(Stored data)
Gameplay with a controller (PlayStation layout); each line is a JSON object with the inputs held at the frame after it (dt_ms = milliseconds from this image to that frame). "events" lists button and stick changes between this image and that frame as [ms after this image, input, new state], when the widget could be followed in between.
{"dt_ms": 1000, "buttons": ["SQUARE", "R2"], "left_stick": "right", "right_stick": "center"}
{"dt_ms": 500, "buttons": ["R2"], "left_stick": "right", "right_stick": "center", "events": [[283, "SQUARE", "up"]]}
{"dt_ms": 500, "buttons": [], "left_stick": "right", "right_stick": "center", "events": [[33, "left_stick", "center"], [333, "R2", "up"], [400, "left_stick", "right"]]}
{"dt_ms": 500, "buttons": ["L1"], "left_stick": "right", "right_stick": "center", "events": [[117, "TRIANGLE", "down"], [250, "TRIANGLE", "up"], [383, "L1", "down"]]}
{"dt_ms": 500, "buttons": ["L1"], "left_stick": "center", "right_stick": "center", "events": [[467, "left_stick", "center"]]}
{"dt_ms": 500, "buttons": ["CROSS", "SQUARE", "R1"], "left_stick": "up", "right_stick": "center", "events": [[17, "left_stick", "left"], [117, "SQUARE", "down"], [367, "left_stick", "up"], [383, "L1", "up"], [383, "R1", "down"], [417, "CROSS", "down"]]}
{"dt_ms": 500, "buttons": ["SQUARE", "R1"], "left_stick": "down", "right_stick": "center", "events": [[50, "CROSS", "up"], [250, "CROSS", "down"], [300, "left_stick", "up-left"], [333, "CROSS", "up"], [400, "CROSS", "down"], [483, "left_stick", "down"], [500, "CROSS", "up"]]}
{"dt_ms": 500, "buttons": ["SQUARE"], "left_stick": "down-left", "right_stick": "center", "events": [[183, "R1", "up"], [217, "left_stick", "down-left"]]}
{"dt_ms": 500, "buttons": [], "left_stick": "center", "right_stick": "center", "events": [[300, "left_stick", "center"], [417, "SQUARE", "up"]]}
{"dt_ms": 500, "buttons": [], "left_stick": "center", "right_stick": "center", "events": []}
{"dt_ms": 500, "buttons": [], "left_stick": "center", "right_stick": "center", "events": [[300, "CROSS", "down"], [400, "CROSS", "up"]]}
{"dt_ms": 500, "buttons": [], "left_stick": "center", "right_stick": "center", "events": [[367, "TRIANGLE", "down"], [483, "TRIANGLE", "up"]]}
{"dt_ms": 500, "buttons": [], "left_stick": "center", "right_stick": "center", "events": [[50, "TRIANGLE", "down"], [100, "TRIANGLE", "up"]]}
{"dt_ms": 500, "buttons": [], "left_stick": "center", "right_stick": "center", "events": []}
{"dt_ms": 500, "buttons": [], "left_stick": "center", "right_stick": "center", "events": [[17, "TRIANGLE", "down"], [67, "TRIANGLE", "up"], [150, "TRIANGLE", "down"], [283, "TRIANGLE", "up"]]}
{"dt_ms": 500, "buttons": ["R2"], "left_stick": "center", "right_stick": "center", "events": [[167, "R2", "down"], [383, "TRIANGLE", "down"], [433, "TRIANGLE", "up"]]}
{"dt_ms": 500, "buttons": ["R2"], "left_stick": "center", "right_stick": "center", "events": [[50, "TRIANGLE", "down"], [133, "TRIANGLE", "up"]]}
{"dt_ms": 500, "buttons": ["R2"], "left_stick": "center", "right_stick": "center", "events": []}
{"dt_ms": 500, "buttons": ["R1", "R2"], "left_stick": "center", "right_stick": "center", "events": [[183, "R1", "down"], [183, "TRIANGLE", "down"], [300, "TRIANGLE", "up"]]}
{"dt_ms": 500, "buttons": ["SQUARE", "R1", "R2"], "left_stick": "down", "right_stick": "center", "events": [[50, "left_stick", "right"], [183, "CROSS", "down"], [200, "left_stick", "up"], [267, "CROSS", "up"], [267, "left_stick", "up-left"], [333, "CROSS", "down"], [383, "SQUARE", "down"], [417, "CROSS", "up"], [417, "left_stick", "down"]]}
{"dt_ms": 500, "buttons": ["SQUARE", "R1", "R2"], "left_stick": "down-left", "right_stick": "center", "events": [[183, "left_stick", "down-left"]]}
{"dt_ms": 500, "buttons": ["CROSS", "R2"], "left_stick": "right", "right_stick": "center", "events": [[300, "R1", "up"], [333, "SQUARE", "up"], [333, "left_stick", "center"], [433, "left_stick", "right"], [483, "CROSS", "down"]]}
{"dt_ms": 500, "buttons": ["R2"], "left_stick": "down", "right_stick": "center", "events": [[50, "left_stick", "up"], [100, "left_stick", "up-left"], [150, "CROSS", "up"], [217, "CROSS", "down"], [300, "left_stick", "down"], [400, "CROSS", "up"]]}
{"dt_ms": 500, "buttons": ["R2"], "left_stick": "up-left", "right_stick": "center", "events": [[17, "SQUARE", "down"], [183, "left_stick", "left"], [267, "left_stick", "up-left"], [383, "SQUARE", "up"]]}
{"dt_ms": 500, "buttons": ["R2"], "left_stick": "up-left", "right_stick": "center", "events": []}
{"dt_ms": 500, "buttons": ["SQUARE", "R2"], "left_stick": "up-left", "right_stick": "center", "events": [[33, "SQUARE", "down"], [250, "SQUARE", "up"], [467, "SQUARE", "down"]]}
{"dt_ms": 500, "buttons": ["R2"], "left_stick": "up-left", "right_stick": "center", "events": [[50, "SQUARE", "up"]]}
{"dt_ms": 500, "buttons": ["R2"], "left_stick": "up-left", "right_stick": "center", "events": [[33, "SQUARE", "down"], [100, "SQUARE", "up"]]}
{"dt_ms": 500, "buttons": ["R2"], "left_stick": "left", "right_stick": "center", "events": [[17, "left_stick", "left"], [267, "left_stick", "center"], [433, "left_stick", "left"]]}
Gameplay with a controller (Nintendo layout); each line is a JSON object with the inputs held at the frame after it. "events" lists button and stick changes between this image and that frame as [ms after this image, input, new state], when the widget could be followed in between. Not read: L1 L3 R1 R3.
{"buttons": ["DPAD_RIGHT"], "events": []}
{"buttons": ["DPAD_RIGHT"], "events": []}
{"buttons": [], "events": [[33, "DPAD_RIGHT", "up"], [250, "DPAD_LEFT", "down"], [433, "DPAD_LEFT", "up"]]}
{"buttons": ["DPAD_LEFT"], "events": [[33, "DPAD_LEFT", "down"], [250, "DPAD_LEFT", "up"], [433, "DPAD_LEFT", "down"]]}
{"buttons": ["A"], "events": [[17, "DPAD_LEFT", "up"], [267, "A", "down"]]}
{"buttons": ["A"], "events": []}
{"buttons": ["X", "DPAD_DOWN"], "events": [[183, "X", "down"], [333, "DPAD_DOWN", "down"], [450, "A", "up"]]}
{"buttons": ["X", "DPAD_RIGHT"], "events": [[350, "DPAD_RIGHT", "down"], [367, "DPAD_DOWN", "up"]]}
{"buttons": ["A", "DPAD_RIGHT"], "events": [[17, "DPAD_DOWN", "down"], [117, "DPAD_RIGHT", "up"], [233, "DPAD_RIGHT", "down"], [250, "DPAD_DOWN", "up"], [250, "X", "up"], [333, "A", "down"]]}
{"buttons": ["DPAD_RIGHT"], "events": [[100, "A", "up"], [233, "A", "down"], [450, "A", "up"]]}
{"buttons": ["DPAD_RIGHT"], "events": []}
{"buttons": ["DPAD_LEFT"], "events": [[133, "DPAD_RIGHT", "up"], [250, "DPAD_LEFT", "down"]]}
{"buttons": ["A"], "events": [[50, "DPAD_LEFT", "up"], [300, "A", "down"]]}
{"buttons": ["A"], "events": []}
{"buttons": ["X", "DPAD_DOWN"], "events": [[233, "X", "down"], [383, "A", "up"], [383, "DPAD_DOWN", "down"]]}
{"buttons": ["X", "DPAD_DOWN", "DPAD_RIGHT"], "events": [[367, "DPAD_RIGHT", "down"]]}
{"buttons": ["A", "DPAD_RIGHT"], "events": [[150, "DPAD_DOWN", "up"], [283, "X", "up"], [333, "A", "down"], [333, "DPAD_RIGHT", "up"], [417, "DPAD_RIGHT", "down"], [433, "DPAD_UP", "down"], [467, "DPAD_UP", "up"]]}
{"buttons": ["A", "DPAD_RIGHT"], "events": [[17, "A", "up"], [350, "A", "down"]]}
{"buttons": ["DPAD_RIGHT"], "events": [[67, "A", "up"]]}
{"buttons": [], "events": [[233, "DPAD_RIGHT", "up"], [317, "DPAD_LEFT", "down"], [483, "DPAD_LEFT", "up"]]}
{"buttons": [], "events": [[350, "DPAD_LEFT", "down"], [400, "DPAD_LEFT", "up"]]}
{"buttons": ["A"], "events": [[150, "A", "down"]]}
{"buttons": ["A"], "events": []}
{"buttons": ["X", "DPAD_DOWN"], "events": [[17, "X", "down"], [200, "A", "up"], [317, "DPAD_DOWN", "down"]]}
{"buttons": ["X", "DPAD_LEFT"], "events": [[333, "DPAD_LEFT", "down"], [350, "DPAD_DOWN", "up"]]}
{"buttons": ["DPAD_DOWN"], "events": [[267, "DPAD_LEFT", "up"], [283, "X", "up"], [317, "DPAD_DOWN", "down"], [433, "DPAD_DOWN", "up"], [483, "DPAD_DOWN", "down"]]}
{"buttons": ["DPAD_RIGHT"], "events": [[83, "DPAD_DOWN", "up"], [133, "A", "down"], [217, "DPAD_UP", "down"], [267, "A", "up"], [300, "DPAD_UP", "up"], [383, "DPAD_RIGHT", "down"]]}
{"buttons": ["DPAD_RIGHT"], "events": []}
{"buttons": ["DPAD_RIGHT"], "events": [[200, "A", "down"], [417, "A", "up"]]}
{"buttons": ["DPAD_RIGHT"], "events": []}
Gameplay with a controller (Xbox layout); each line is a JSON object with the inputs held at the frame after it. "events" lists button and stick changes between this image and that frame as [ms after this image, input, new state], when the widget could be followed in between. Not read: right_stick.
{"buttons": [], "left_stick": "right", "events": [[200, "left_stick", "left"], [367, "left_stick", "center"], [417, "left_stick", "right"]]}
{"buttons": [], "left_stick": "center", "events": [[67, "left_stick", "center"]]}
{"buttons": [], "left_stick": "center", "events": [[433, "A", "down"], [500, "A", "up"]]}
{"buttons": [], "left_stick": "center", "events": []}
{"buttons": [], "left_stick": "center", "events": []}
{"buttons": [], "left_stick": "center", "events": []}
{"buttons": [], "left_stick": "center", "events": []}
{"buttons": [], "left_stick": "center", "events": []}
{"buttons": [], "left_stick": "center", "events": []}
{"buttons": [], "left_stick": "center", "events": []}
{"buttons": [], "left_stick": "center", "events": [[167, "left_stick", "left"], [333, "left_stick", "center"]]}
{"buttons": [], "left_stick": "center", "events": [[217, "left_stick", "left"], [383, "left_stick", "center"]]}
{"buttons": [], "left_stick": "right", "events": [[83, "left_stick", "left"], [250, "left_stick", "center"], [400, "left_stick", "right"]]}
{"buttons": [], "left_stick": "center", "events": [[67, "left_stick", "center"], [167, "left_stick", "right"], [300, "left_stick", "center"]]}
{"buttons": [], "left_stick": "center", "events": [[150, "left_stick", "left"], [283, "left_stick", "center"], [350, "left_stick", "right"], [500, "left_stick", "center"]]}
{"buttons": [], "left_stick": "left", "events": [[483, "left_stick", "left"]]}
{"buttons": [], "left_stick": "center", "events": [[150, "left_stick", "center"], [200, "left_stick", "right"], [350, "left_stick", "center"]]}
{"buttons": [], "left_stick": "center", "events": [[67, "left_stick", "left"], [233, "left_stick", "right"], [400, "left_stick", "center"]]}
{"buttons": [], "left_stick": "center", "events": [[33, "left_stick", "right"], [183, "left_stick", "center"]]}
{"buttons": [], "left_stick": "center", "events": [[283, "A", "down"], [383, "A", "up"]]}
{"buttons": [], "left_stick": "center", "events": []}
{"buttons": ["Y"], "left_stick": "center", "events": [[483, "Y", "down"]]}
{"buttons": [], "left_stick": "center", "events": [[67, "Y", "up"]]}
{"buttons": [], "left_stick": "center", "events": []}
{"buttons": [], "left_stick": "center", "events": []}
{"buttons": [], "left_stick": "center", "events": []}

(TASK TO CARRY OUT): Among the lines of the data above, count those containing the word "state" and report the total alone.

(RESPONSE FOR THIS EXERCISE): 3